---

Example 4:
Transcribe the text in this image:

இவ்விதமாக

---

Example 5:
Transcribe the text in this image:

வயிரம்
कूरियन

*****

= What you have to do =
The records above are to be given again in full, word for word.

= Your response =
---

Example 4:
Transcribe the text in this image:

இவ்விதமாக

---

Example 5:
Transcribe the text in this image:

வயிரம்
कूरियन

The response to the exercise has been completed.